(WORK REQUEST): Give back every record below in full and exactly, but without a single image.

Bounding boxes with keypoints
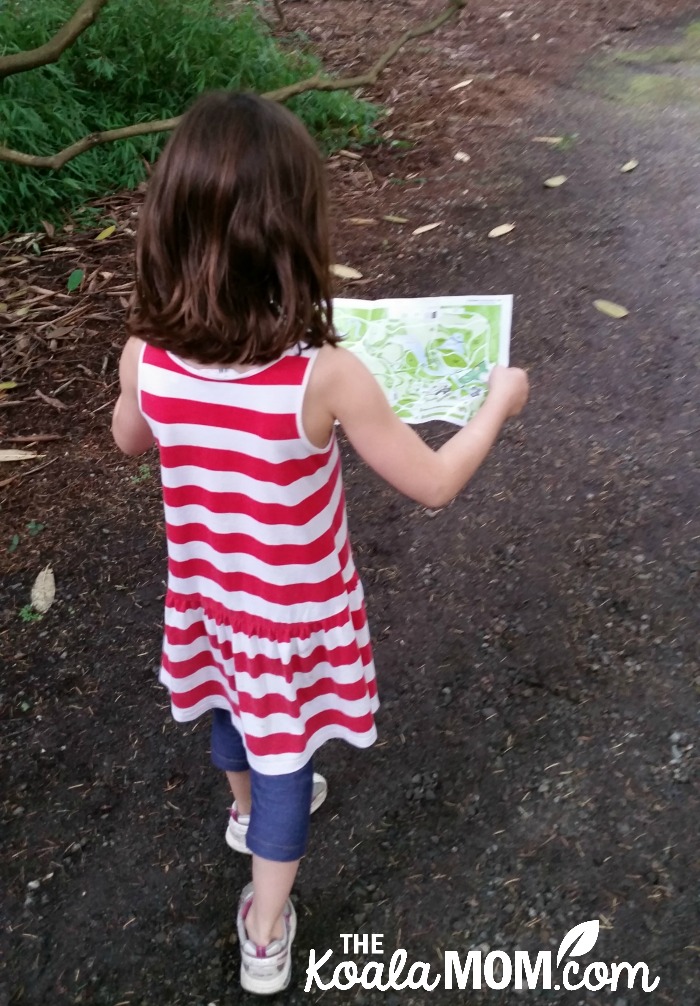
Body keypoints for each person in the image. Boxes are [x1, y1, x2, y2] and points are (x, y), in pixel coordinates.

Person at [112, 90, 529, 996]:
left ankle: (244, 813)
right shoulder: (327, 377)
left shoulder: (146, 352)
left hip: (210, 598)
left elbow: (129, 439)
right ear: (293, 231)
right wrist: (496, 401)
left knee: (230, 711)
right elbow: (433, 482)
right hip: (289, 614)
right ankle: (266, 926)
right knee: (287, 752)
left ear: (170, 224)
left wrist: (143, 388)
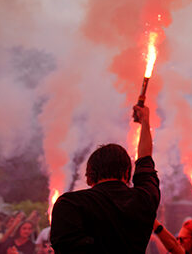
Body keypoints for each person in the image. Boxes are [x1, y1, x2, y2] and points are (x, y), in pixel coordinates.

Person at [50, 104, 160, 253]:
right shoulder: (144, 200)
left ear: (89, 177)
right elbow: (145, 160)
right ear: (127, 173)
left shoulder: (70, 204)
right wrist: (145, 121)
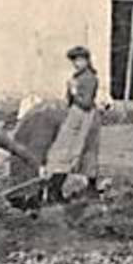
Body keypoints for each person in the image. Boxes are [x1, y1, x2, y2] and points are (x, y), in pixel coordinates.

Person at [45, 45, 102, 198]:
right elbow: (71, 102)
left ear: (87, 61)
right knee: (65, 151)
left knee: (86, 152)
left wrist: (74, 92)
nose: (77, 64)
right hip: (76, 115)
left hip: (86, 117)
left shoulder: (90, 78)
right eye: (75, 61)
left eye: (80, 60)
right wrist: (70, 93)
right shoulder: (76, 78)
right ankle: (55, 188)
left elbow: (86, 103)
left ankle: (91, 188)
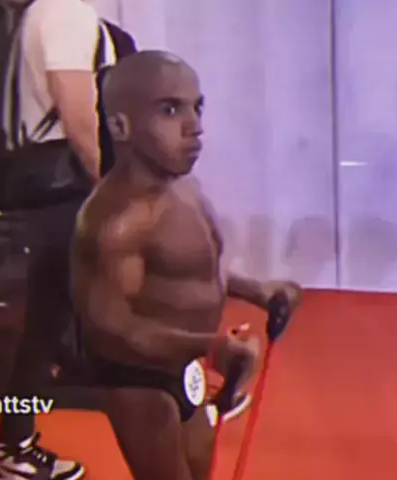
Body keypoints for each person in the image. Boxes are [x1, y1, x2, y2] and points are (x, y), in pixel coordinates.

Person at [71, 50, 302, 480]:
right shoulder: (116, 220)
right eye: (170, 110)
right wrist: (212, 346)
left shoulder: (185, 189)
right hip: (139, 381)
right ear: (120, 126)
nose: (194, 125)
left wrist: (257, 291)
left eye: (197, 107)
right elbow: (109, 329)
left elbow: (188, 272)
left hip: (186, 366)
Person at [0, 0, 104, 478]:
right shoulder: (65, 11)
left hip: (29, 179)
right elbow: (76, 112)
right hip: (59, 185)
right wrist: (111, 185)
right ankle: (13, 447)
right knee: (44, 324)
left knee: (46, 321)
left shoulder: (30, 12)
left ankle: (14, 443)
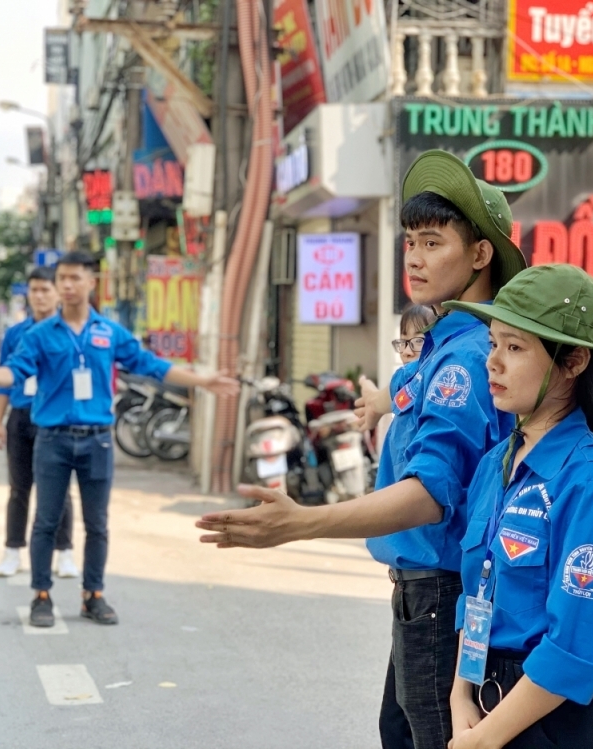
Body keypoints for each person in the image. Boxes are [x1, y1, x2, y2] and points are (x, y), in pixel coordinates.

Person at [197, 149, 527, 749]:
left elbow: (429, 493)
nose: (415, 258)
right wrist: (380, 400)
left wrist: (303, 523)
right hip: (426, 590)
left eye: (432, 242)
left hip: (441, 588)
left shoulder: (464, 358)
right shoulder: (443, 348)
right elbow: (406, 393)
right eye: (409, 242)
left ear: (481, 254)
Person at [440, 264, 593, 749]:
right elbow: (478, 593)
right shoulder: (498, 462)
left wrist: (484, 738)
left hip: (557, 721)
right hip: (484, 705)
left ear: (575, 361)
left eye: (515, 347)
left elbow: (572, 646)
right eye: (493, 343)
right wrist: (461, 695)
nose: (493, 362)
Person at [0, 251, 239, 628]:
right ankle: (40, 595)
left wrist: (203, 380)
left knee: (98, 524)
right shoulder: (40, 335)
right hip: (53, 440)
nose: (68, 285)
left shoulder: (108, 333)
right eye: (63, 278)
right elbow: (16, 371)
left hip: (97, 441)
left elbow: (152, 365)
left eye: (75, 278)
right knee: (46, 520)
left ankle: (93, 594)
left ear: (92, 283)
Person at [0, 267, 77, 579]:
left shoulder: (70, 332)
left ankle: (64, 552)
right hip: (22, 417)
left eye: (45, 290)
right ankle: (12, 550)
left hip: (54, 420)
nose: (40, 296)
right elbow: (4, 380)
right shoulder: (16, 334)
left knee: (58, 490)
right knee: (19, 487)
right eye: (34, 290)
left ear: (57, 293)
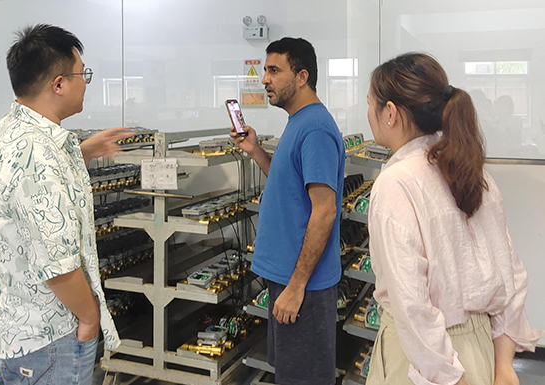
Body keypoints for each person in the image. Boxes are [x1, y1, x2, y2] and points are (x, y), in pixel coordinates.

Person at [364, 53, 542, 385]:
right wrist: (503, 364)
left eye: (370, 104)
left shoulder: (396, 182)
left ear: (390, 113)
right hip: (481, 347)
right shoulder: (473, 172)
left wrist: (449, 377)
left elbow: (411, 305)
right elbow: (511, 274)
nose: (369, 115)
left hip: (423, 361)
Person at [0, 24, 133, 385]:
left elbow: (25, 191)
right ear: (58, 84)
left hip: (12, 328)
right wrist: (90, 318)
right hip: (49, 338)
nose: (86, 82)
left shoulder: (6, 131)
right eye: (82, 74)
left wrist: (82, 151)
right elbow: (57, 266)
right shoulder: (37, 154)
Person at [230, 37, 345, 385]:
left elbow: (324, 212)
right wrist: (255, 151)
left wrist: (296, 288)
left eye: (274, 70)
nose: (264, 79)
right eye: (265, 70)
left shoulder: (316, 129)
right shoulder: (298, 122)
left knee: (304, 378)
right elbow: (291, 185)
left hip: (304, 288)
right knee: (292, 374)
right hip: (289, 280)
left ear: (301, 76)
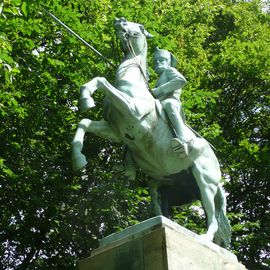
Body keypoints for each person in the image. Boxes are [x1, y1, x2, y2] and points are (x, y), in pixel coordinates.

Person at [153, 47, 189, 156]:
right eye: (156, 61)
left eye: (161, 60)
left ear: (168, 63)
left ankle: (183, 140)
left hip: (172, 101)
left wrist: (159, 90)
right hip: (158, 105)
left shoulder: (170, 70)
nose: (158, 62)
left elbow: (180, 80)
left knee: (168, 104)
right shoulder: (158, 79)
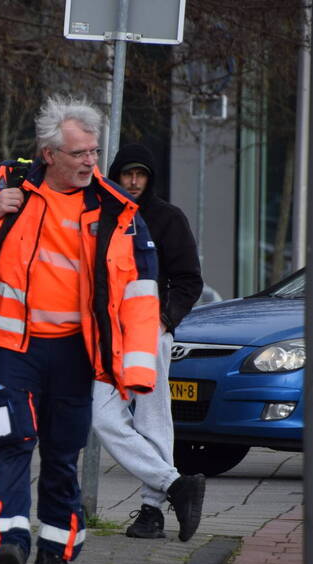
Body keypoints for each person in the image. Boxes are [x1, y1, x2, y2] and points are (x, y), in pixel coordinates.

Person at [0, 96, 160, 564]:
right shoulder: (9, 182)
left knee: (60, 455)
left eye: (94, 152)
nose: (89, 162)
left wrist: (137, 371)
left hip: (75, 355)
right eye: (79, 153)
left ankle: (57, 558)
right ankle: (9, 543)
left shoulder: (116, 209)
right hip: (11, 348)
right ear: (49, 154)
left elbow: (140, 295)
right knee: (14, 443)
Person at [92, 142, 206, 542]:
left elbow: (190, 280)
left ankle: (152, 511)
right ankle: (176, 484)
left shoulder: (167, 218)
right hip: (106, 334)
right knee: (103, 417)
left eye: (141, 174)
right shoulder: (100, 216)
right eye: (127, 173)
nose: (134, 181)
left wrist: (163, 319)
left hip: (149, 332)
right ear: (115, 175)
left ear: (151, 177)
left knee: (153, 417)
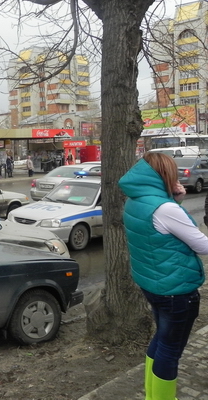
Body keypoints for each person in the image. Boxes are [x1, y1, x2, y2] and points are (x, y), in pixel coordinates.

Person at [119, 151, 208, 400]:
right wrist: (174, 204)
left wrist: (176, 200)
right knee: (170, 349)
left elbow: (157, 232)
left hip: (154, 284)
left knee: (162, 340)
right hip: (176, 290)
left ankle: (152, 395)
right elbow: (202, 245)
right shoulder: (166, 209)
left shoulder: (135, 200)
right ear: (164, 175)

(RESPONSE):
Body keypoints for each person in the image. Boxes are [x1, y1, x2, y2] and points are (x, y), in pixel coordinates.

Person at [112, 90, 529, 996]:
left ankle: (244, 813)
right shoulder: (327, 377)
left shoulder: (146, 352)
left hip: (210, 598)
left elbow: (129, 439)
right ear: (293, 231)
right wrist: (496, 401)
left knee: (230, 711)
right elbow: (433, 482)
right hip: (289, 614)
right ankle: (266, 926)
right knee: (287, 752)
left ear: (170, 224)
left wrist: (143, 388)
Body keypoints for each person in the image. Boxes are [x1, y1, x2, y2] and points are (x, y), in pixel coordinates.

Person at [50, 104, 160, 253]:
right shoulder: (144, 200)
left ear: (89, 177)
right elbow: (145, 160)
right ear: (127, 173)
left shoulder: (70, 204)
right wrist: (145, 121)
Body keypoints for each person in the image. Boxes are [x1, y1, x2, y2] and points are (x, y), in pixel coordinates.

Person at [45, 45, 102, 198]:
right elbow: (71, 102)
left ear: (87, 61)
right knee: (65, 151)
left knee: (86, 152)
left wrist: (74, 92)
nose: (77, 64)
right hip: (76, 115)
left hip: (86, 117)
left shoulder: (90, 78)
right eye: (75, 61)
left eye: (80, 60)
right wrist: (70, 93)
right shoulder: (76, 78)
right ankle: (55, 188)
left elbow: (86, 103)
left ankle: (91, 188)
Body keypoints for each person in the image. Boxes are [x1, y1, x2, y2] and points are (x, y), in pixel coordinates.

Person at [71, 50, 302, 480]:
right shoulder: (116, 220)
right eye: (170, 110)
right wrist: (212, 346)
left shoulder: (185, 189)
right hip: (139, 381)
right ear: (120, 126)
nose: (194, 125)
left wrist: (257, 291)
left eye: (197, 107)
right elbow: (109, 329)
left elbow: (188, 272)
left hip: (186, 366)
Person at [0, 0, 104, 478]:
right shoulder: (65, 11)
left hip: (29, 179)
right elbow: (76, 112)
right hip: (59, 185)
right wrist: (111, 185)
right ankle: (13, 447)
right knee: (44, 324)
left knee: (46, 321)
left shoulder: (30, 12)
left ankle: (14, 443)
Body keypoints for each person in the image. Boxes are [x1, y1, x2, y2] and points are (x, y), in pixel coordinates.

Person at [197, 149, 527, 749]:
left elbow: (429, 493)
nose: (415, 258)
right wrist: (380, 400)
left wrist: (303, 523)
right hip: (426, 590)
left eye: (432, 242)
left hip: (441, 588)
left shoulder: (464, 358)
right shoulder: (443, 348)
right elbow: (406, 393)
right eye: (409, 242)
left ear: (481, 254)
Person at [440, 264, 593, 749]:
right elbow: (478, 593)
right shoulder: (498, 462)
left wrist: (484, 738)
left hip: (557, 721)
right hip: (484, 705)
left ear: (575, 361)
left eye: (515, 347)
left elbow: (572, 646)
right eye: (493, 343)
right wrist: (461, 695)
nose: (493, 362)
Person at [0, 251, 239, 628]:
right ankle: (40, 595)
left wrist: (203, 380)
left knee: (98, 524)
right shoulder: (40, 335)
right hip: (53, 440)
nose: (68, 285)
left shoulder: (108, 333)
right eye: (63, 278)
right elbow: (16, 371)
left hip: (97, 441)
left elbow: (152, 365)
left eye: (75, 278)
right knee: (46, 520)
left ankle: (93, 594)
left ear: (92, 283)
Person at [0, 267, 77, 579]:
left shoulder: (70, 332)
left ankle: (64, 552)
right hip: (22, 417)
left eye: (45, 290)
right ankle: (12, 550)
left hip: (54, 420)
nose: (40, 296)
right elbow: (4, 380)
right shoulder: (16, 334)
left knee: (58, 490)
right knee: (19, 487)
right eye: (34, 290)
left ear: (57, 293)
Body keypoints for each person in the image. Boxes are [x1, y1, x2, y2] and points are (x, y), in pixel coordinates.

Person at [364, 53, 542, 385]:
right wrist: (503, 364)
left eye: (370, 104)
left shoulder: (396, 182)
left ear: (390, 113)
right hip: (481, 347)
right shoulder: (473, 172)
left wrist: (449, 377)
left elbow: (411, 305)
right elbow: (511, 274)
nose: (369, 115)
left hip: (423, 361)
Person at [0, 24, 133, 385]:
left elbow: (25, 191)
right ear: (58, 84)
left hip: (12, 328)
right wrist: (90, 318)
right hip: (49, 338)
nose: (86, 82)
left shoulder: (6, 131)
right eye: (82, 74)
left wrist: (82, 151)
right elbow: (57, 266)
right shoulder: (37, 154)
Person at [230, 37, 345, 385]:
left elbow: (324, 212)
right wrist: (255, 151)
left wrist: (296, 288)
left eye: (274, 70)
nose: (264, 79)
right eye: (265, 70)
left shoulder: (316, 129)
right shoulder: (298, 122)
left knee: (304, 378)
right elbow: (291, 185)
left hip: (304, 288)
right knee: (292, 374)
right hip: (289, 280)
left ear: (301, 76)
Body keypoints for each person in the image. Boxes are [x1, y1, x2, y2] and points are (x, y), in pixel coordinates.

Person at [153, 47, 189, 156]:
right eye: (156, 61)
left eye: (161, 60)
left ear: (168, 63)
left ankle: (183, 140)
left hip: (172, 101)
left wrist: (159, 90)
right hip: (158, 105)
left shoulder: (170, 70)
nose: (158, 62)
left elbow: (180, 80)
left knee: (168, 104)
right shoulder: (158, 79)
Body keypoints for each person in the image. Boxes are [x1, y1, x2, y2] and points are (x, y), in pixel coordinates.

Person at [0, 96, 160, 564]:
right shoulder: (9, 182)
left knee: (60, 455)
left eye: (94, 152)
nose: (89, 162)
left wrist: (137, 371)
left hip: (75, 355)
right eye: (79, 153)
left ankle: (57, 558)
right ankle: (9, 543)
left shoulder: (116, 209)
right hip: (11, 348)
right ear: (49, 154)
left elbow: (140, 295)
right knee: (14, 443)
Person at [92, 142, 206, 542]:
left elbow: (190, 280)
left ankle: (152, 511)
right ankle: (176, 484)
left shoulder: (167, 218)
right hip: (106, 334)
right knee: (103, 417)
left eye: (141, 174)
right shoulder: (100, 216)
right eye: (127, 173)
nose: (134, 181)
left wrist: (163, 319)
left hip: (149, 332)
right ear: (115, 175)
left ear: (151, 177)
left knee: (153, 417)
Body keypoints for each person in the image. Boxes are [x1, y1, x2, y2] and points are (x, y), in pixel coordinates.

Person at [119, 151, 208, 400]:
right wrist: (174, 204)
left wrist: (176, 200)
right knee: (170, 349)
left elbow: (157, 232)
left hip: (154, 284)
left knee: (162, 340)
right hip: (176, 290)
left ankle: (152, 395)
right elbow: (202, 245)
right shoulder: (166, 209)
left shoulder: (135, 200)
right ear: (164, 175)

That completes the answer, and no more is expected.